Fitch Ratings has affirmed Romania’s long-term foreign and local currency Issuer Default Ratings (IDR) at ‘BBB-‘and ‘BBB’, respectively, and stable outlooks, Romania’s Finance Ministry reported on Sunday.
‘Romania’s ratings are underpinned by its marginally better fiscal position than its ‘BBB’ peers, and its relatively positive economic outlook, with GDP expected to grow at close to potential over the next two years,’ according to Fitch.
‘For 2015 and 2016, Fitch forecasts Romania to grow close to potential, at real growth rates of 2.7 per cent and 2.8 per cent, respectively […]Contrary to the government’s target to meet its medium-term objective (MTO) this year (structural fiscal deficit 1.0 per cent of GDP and headline fiscal deficit of 1.2 per cent of GDP), Fitch’s forecast is for a headline fiscal deficit 1.5 per cent of GDP.’

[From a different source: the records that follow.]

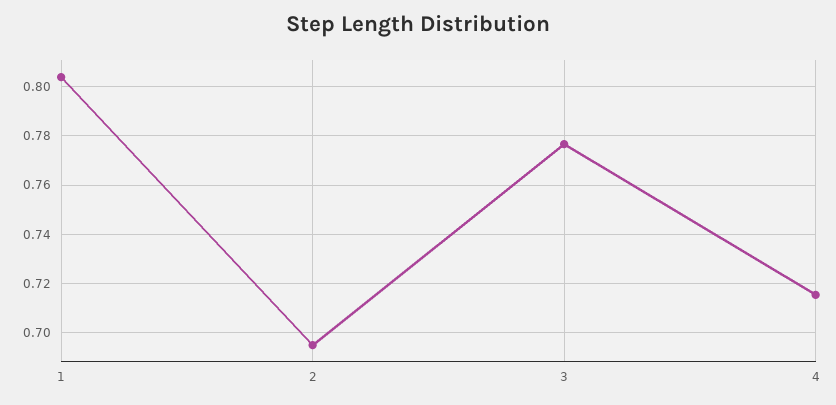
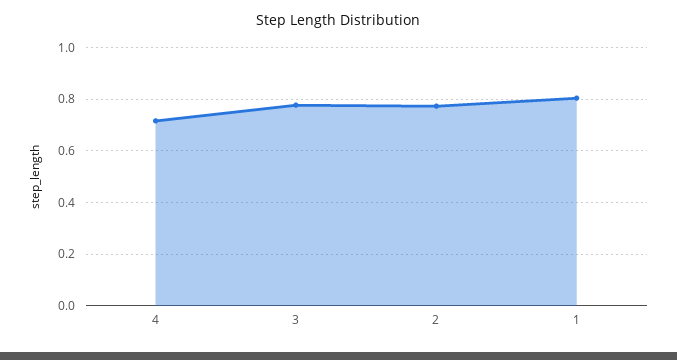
  {
    "1": 0.805,
-   "2": 0.695,
+   "2": 0.775,
    "3": 0.7775,
    "4": 0.715
  }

The agency also projects general government debt-to-GDP to peak at around 39 per cent of GDP; both the deficit and debt ratios are still below the ‘BBB’ medians.
The main factors that could, individually, or collectively, trigger Fitch’s positive rating action include higher trend economic growth and progressive convergence towards income levels of higher rated peers; a faster and sustained reduction in external debt ratios.